## The problem
Your answer must be the exact lines below, starting with the line with "hfov_deg: 24.6" and going on through the line with "focal_mm: 3.99", both included, with no pictures.
--- --- ---
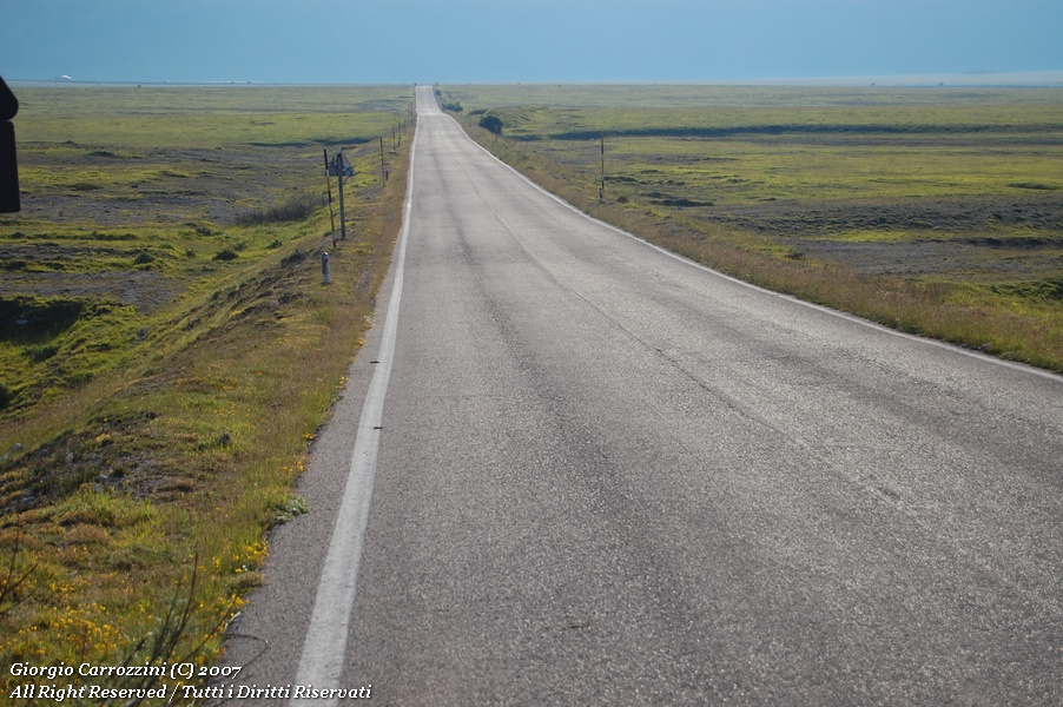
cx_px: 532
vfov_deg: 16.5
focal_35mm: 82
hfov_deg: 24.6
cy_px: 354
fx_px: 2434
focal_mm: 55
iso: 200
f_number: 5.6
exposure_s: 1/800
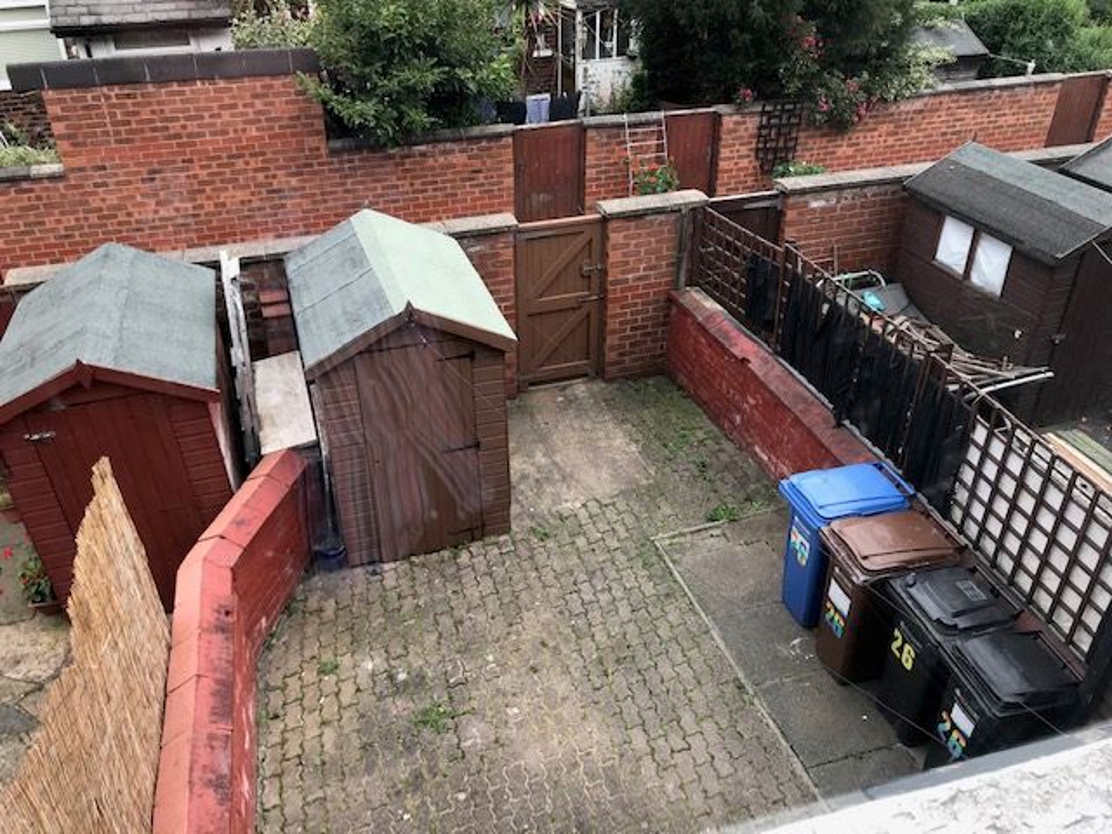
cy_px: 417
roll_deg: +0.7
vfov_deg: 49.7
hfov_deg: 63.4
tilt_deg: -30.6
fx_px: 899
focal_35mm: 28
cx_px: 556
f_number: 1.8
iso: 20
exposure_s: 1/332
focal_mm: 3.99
--- --- ---
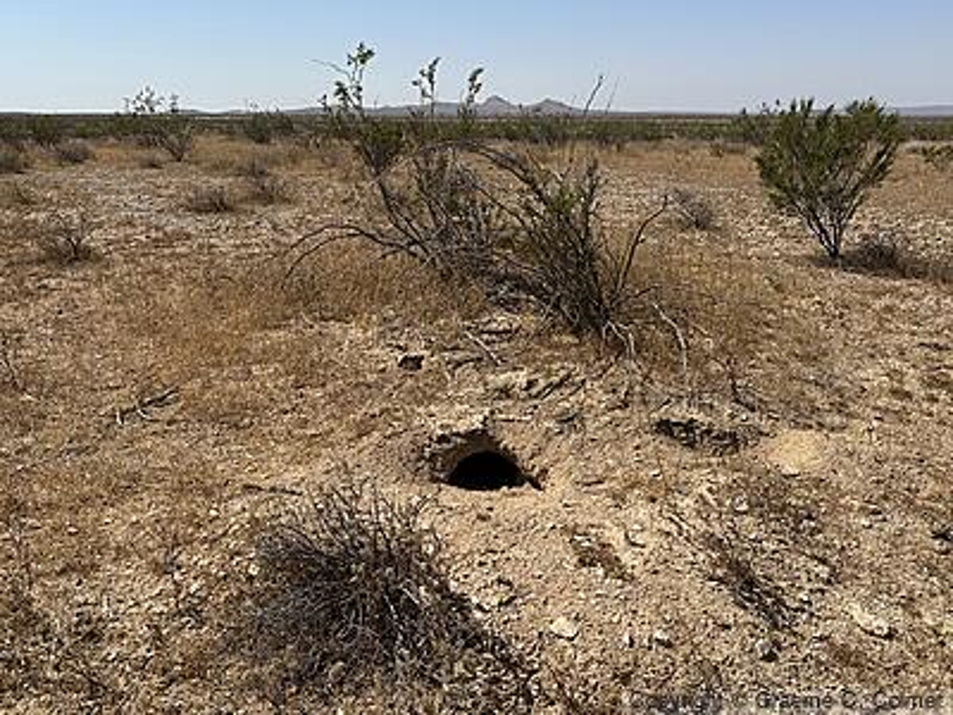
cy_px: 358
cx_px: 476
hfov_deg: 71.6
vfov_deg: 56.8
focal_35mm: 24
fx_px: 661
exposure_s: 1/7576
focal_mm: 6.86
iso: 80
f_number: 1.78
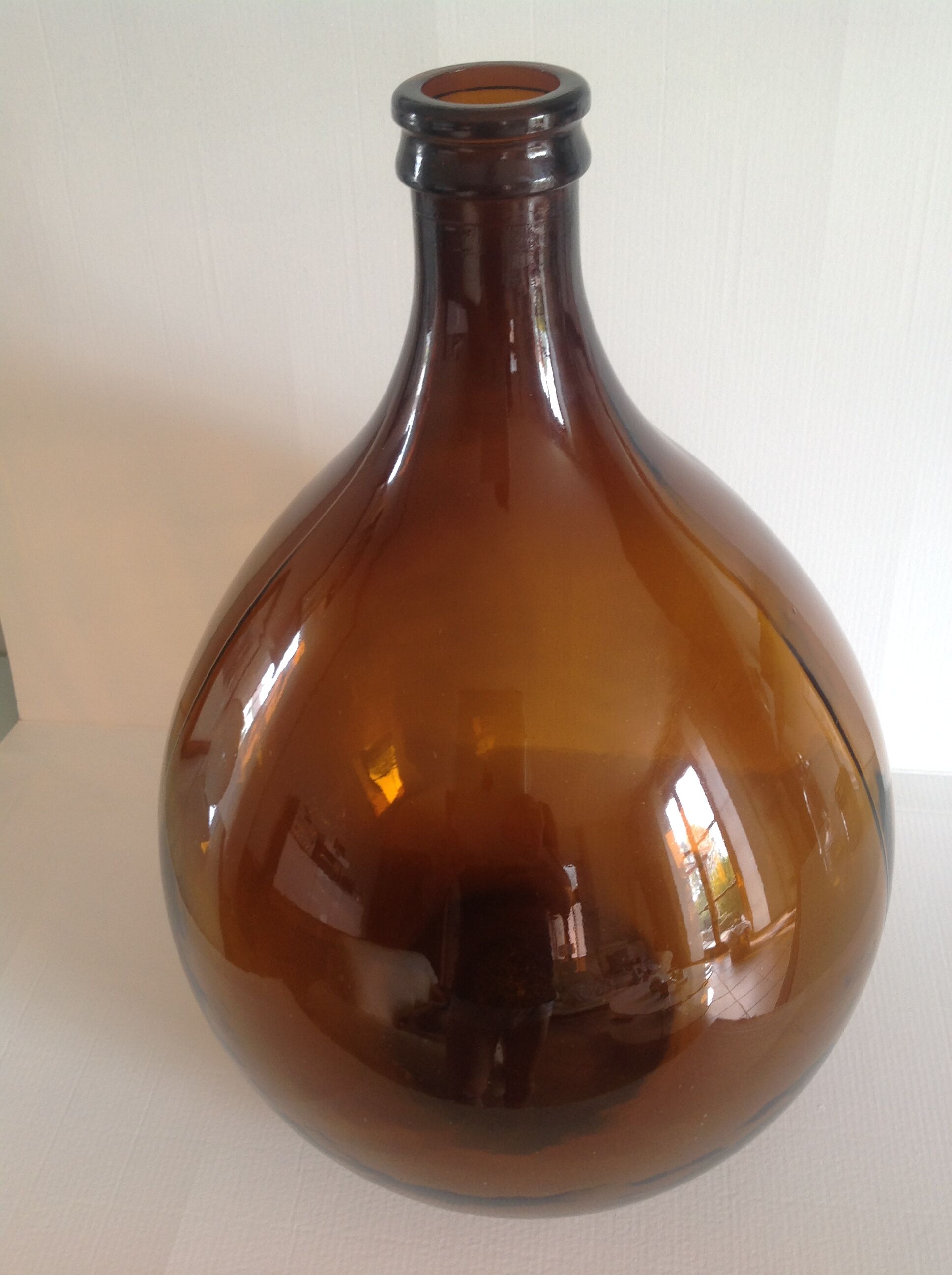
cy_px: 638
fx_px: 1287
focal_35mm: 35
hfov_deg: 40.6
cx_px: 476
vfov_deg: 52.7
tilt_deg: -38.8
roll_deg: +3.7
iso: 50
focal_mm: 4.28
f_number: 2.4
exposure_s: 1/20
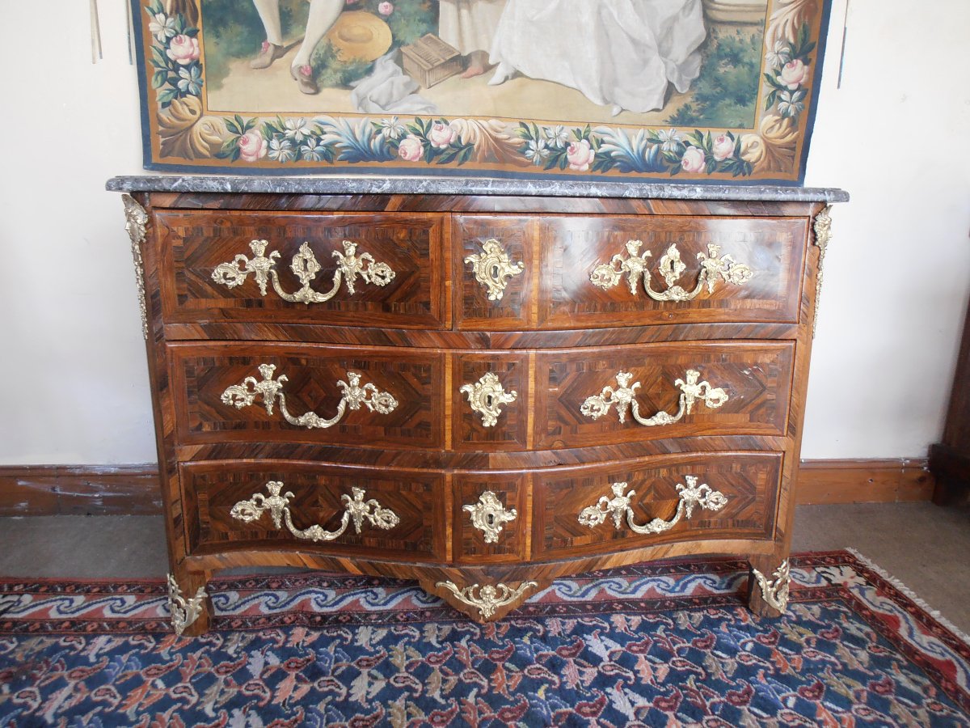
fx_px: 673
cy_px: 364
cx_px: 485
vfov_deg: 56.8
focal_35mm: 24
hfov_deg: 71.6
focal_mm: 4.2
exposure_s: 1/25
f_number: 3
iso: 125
--- --- ---
## Answer to the exercise
hfov_deg: 24.6
cy_px: 354
fx_px: 2434
focal_mm: 55
iso: 200
f_number: 5.6
exposure_s: 1/800
cy_px: 417
roll_deg: +0.7
vfov_deg: 49.7
hfov_deg: 63.4
tilt_deg: -30.6
fx_px: 899
focal_35mm: 28
cx_px: 556
f_number: 1.8
iso: 20
exposure_s: 1/332
focal_mm: 3.99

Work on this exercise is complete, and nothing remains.